Il Memorandum d’Intesa che verrà firmato il prossimo 22 marzo tra Italia e Cina è un tema che divide la maggioranza di governo. Al centro della questione c’è soprattutto l’inserimento delle telecomunicazioni nell’accordo, con la Lega che, su pressione degli Stati Uniti (dove è stato recentemente il sottosegretario Giorgetti), ha spinto per una maggior cautela. Ciò che preoccupa gli statunitensi è il crescente protagonismo cinese nel campo della rete 5G e delle nuove tecnologie.
In Italia, dalla fine del 2017, sono partite le sperimentazioni della rete 5G (in cinque località: Milano, L’Aquila, Prato, Matera, Bari) con protagoniste proprio due aziende cinesi leader nel settore, Huawei e Zte. Lo spauracchio agitato dagli Usa è il pericolo che queste aziende – avendo accesso ad una grandissima mole di dati e su input del governo cinese – agiscano come agenzie di spionaggio, mettendo in pericolo la sicurezza nazionale dei Paesi e dei loro alleati. Gli Stati Uniti sono arrivati anche a ventilare alla Germania la possibilità di interrompere le relazioni di intelligence nel caso in cui la collaborazione con Huawei non fosse stata interrotta.
Paesi quali Italia, Germania e Francia non hanno però ritenuto necessario escludere dallo sviluppo della rete 5G l’azienda cinese, come invece hanno fatto ad esempio Australia, Nuova Zelanda e Giappone.
Rete 5G e Intelligenza Artificiale
Alla base delle preoccupazioni nordamericane c’è il ruolo che la Cina sta assumendo nel contesto economico globale e nel campo delle nuove tecnologie. Il principale settore di interesse per lo sviluppo della rete di quinta generazione è quello dell’Intelligenza Artificiale, la cui espansione è correlata al 5G. Questa nuova rete, infatti, permette la trasmissione di grandi quantità di dati (fino a 1000 volte superiore rispetto al 4G) in un tempo brevissimo, consentendo un sensibile miglioramento delle prestazioni nei campi di applicazione dell’Intelligenza Artificiale. Sia che questi riguardino le tecnologie mediche, agricole o le Smart Cities, sia che riguardino le tecnologie militari.

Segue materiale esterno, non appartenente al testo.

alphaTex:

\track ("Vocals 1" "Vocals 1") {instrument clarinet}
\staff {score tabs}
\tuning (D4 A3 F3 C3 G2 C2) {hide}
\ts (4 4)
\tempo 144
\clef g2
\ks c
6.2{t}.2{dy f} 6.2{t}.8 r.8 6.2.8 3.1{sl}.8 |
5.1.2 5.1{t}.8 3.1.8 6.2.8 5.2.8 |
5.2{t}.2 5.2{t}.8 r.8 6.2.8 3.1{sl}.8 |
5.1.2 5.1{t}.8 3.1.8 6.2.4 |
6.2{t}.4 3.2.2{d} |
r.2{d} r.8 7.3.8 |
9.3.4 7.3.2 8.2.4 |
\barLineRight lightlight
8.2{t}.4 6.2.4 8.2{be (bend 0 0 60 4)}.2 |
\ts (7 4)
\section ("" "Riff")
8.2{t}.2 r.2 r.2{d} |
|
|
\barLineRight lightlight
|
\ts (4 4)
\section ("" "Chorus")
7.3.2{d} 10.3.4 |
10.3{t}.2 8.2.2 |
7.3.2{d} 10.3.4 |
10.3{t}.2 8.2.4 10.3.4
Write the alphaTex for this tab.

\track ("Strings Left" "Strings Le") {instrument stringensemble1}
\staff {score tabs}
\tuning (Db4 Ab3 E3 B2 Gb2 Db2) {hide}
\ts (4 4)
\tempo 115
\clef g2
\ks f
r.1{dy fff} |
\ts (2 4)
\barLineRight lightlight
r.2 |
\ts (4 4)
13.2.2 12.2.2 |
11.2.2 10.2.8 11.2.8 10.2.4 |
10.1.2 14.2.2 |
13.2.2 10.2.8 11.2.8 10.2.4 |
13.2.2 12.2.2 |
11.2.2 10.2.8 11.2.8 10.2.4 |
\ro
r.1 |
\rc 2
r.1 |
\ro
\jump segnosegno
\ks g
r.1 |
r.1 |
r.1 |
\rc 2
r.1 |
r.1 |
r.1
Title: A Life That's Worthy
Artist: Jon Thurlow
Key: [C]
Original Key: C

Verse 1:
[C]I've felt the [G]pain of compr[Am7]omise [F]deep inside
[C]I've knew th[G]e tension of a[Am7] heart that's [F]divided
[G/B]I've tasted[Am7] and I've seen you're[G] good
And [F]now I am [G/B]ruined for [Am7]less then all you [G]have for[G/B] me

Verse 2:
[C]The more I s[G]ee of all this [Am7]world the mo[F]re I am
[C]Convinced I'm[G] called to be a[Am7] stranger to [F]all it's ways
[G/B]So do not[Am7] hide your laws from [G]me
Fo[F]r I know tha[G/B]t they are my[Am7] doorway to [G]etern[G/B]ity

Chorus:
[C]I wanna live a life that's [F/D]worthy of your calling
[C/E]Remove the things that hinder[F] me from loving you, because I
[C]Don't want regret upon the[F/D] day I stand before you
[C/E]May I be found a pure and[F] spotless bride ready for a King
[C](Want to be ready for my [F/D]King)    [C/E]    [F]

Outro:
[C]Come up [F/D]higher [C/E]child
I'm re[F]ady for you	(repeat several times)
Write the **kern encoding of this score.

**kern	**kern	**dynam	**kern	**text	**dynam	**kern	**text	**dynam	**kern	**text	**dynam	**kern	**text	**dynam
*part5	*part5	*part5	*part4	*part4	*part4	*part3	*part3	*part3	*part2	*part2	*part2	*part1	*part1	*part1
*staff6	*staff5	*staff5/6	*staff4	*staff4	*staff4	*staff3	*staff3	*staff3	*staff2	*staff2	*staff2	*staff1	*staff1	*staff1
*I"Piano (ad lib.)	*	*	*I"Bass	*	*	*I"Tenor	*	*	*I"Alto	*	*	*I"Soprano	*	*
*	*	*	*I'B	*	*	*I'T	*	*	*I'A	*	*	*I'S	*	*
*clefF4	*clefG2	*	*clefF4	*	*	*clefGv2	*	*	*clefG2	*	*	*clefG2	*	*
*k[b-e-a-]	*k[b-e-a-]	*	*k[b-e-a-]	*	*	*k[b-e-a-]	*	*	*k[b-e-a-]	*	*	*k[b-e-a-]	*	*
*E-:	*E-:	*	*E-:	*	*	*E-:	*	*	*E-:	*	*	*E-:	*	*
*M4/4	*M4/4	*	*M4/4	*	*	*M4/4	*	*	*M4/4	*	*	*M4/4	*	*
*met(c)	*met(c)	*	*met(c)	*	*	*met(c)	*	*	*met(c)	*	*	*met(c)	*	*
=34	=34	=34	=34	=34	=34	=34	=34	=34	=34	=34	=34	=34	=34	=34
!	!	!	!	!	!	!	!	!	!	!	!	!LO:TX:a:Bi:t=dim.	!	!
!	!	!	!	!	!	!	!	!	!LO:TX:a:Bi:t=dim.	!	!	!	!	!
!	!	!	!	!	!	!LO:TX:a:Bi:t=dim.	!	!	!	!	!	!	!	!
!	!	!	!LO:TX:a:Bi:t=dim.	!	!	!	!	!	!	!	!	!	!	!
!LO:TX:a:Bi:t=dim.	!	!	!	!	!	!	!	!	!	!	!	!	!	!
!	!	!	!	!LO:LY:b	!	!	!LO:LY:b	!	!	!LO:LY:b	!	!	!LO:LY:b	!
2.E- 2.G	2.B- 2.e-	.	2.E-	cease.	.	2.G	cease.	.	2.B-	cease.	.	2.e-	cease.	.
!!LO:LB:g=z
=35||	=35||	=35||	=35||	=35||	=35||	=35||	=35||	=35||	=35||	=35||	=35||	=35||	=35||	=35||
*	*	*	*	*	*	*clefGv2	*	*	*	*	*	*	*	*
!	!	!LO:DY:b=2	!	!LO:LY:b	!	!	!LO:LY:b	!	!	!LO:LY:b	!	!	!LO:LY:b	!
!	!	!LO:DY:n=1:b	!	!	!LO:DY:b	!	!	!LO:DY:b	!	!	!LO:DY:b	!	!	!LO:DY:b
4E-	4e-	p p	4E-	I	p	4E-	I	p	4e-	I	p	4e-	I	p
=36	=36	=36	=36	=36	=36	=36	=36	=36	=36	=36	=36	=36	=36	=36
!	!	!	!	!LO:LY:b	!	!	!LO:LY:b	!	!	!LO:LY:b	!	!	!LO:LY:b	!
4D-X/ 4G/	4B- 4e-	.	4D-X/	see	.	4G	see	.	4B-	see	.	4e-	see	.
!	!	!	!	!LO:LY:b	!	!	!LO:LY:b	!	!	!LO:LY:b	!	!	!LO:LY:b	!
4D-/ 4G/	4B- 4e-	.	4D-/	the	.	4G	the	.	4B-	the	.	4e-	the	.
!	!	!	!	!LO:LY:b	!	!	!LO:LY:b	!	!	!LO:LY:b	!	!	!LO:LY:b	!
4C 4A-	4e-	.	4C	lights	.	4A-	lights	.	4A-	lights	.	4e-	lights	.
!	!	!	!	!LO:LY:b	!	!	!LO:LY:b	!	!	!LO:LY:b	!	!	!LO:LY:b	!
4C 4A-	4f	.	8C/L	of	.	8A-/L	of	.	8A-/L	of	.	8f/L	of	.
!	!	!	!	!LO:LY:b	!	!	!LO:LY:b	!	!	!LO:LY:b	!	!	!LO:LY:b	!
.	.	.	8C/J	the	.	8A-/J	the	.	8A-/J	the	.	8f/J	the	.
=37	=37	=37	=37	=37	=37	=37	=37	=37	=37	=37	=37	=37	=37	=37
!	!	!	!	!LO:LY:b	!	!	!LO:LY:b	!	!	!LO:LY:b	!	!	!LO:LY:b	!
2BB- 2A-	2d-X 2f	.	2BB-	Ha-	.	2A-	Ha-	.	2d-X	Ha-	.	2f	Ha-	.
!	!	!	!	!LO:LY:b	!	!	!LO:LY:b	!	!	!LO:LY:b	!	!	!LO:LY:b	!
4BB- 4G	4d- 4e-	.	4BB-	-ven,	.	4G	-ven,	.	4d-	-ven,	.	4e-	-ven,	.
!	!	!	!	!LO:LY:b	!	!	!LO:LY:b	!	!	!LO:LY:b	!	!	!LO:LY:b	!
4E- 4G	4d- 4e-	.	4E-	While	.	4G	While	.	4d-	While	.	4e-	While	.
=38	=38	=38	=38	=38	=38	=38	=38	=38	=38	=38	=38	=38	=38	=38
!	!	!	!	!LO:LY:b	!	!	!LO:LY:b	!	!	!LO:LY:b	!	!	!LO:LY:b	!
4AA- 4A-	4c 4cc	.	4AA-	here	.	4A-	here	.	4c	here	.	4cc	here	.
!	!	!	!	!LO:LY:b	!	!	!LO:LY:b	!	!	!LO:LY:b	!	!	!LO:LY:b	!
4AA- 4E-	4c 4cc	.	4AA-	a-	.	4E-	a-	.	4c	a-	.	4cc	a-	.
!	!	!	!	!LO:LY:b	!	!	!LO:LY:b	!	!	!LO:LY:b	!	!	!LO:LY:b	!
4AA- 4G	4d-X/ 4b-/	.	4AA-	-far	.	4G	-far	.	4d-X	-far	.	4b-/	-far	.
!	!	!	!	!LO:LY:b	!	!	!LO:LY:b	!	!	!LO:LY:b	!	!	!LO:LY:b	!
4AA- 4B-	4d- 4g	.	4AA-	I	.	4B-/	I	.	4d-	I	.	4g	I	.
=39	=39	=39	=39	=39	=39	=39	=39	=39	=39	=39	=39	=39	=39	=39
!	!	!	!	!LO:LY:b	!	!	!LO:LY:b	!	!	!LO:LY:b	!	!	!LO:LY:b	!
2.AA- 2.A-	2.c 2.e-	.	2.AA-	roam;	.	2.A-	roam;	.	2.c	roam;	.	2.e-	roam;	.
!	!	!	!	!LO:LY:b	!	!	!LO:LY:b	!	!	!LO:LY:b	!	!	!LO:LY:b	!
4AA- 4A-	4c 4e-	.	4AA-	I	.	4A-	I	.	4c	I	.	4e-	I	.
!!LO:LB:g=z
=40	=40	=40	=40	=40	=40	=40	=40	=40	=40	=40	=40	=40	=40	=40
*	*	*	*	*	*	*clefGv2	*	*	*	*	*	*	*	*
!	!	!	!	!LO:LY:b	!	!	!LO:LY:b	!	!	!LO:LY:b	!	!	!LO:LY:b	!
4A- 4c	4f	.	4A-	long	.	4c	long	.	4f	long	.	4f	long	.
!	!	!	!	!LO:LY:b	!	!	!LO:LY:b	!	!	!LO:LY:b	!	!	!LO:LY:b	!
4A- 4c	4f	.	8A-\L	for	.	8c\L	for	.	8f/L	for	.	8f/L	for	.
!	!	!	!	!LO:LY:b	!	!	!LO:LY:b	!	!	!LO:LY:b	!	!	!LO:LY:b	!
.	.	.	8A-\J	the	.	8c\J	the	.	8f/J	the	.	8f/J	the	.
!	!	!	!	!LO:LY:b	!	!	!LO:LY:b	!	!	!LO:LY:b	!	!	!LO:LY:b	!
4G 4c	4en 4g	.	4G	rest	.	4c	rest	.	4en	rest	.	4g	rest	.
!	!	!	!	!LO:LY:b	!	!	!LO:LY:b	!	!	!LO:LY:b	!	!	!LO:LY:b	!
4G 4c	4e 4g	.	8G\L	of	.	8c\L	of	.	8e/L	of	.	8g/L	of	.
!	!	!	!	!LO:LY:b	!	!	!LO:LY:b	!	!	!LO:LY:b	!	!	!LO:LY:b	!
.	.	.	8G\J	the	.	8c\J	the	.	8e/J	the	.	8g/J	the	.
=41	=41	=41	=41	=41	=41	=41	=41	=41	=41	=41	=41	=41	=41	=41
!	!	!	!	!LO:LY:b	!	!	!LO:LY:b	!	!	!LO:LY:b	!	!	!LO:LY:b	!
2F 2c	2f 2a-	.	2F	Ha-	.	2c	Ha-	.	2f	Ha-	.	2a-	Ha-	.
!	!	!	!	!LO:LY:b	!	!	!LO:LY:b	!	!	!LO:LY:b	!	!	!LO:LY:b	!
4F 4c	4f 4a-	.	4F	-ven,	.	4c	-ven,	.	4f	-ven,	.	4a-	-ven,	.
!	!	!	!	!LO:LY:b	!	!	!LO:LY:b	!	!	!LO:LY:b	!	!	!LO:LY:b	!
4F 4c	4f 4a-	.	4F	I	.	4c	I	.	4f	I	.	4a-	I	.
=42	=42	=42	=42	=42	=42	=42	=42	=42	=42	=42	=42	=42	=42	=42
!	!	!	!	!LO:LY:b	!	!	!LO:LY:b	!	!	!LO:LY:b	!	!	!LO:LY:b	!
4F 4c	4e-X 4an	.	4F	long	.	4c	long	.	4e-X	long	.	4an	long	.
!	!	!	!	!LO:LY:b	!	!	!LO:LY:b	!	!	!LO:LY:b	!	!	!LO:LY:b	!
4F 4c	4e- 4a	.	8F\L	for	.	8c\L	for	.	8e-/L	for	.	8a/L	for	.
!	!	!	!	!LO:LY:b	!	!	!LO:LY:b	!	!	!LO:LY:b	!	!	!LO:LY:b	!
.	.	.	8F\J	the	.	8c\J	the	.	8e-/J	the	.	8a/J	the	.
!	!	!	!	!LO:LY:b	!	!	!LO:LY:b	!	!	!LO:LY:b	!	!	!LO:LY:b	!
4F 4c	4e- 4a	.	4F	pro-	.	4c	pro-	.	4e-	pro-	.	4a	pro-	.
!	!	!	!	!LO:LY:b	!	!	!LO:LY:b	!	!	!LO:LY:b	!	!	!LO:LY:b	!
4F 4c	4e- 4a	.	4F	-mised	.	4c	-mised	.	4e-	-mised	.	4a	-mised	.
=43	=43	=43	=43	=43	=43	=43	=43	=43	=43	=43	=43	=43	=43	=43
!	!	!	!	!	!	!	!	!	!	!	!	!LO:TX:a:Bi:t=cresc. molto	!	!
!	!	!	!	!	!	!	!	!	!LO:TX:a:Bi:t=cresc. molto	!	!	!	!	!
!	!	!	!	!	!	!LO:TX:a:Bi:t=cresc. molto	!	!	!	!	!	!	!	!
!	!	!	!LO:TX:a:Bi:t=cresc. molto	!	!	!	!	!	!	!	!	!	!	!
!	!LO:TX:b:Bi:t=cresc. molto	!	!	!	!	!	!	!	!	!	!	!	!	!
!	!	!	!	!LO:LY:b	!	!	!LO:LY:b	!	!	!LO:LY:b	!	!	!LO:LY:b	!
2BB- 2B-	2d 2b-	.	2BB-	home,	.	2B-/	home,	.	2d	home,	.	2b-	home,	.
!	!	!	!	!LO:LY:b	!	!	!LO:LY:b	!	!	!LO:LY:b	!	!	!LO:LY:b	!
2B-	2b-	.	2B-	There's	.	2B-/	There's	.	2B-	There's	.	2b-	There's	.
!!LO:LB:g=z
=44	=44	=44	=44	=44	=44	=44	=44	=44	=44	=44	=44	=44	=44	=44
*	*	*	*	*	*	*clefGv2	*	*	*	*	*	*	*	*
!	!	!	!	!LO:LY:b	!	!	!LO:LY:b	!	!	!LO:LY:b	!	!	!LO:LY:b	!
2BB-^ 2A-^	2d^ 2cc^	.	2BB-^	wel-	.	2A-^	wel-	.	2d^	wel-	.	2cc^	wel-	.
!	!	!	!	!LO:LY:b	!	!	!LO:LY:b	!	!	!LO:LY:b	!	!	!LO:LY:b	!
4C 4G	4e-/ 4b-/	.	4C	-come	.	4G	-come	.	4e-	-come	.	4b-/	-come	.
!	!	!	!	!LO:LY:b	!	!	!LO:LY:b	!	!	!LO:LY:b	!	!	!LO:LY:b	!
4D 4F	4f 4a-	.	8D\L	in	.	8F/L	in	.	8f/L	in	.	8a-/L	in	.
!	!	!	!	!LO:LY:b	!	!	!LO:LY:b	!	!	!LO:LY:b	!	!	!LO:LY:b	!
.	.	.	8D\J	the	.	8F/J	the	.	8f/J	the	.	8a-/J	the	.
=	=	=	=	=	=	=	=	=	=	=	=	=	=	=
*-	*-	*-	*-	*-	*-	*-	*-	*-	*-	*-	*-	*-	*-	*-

Gli investimenti cinesi nella ricerca e nello sviluppo stanno aumentando ad un ritmo maggiore di quello statunitense: dal 2010 al 2016 sono passati dall’ 1,71% del PIL al 2,1%, mentre gli Usa sono rimasti stabili sul 2,74% (dati Banca Mondiale, 2016).
È quindi in questo settore, che sarà il fulcro dell’economia globale dei prossimi anni, che il gigante asiatico costituisce una minaccia per gli Stati Uniti ed è per questo motivo che questi stanno cercando di limitare il più possibile il ruolo centrale che Huawei sta assumendo nel mondo delle telecomunicazioni.
Equilibri geopolitici
Non è però solo un problema di egemonia economica, ma anche di equilibri geopolitici
Nella proposta del budget militare del Pentagono per il 2020, il governo Trump ha stanziato 718 miliardi di dollari, destinati in larga parte a rispondere alla rapida crescita militare cinese, considerata da Washington come una delle principali minacce alla sicurezza nazionale. Il Segretario della Difesa pro tempore, Patrick Shanahan, appena insediatosi ha ricordato agli ufficiali dell’esercito statunitense un concetto da tenere bene a mente: “Cina, Cina, Cina“.
La contrapposizione Usa-Cina è ormai una realtà su scala globale. Anche in America Latina gli investimenti e i finanziamenti cinesi sono ingenti e rischiano di minacciare la secolare egemonia statunitense nella regione. La Cina è attualmente tra i principali partner commerciali di Cuba, Perù, Cile, Bolivia, Argentina, Uruguay, Paraguay e Brasile, oltre che costituire una sponda contro il blocco finanziario statunitense al governo del Venezuela.
“L’America Latina – ha detto in proposito l’ex Segretario di Stato degli Stati Uniti, Rex Tillerson – non ha bisogno di nuove potenze imperiali che mirano esclusivamente a trarre benefici per la propria gente. Il modello di sviluppo a traino statale della Cina rievoca il passato. Non c’è bisogno che diventi il futuro di questo emisfero.”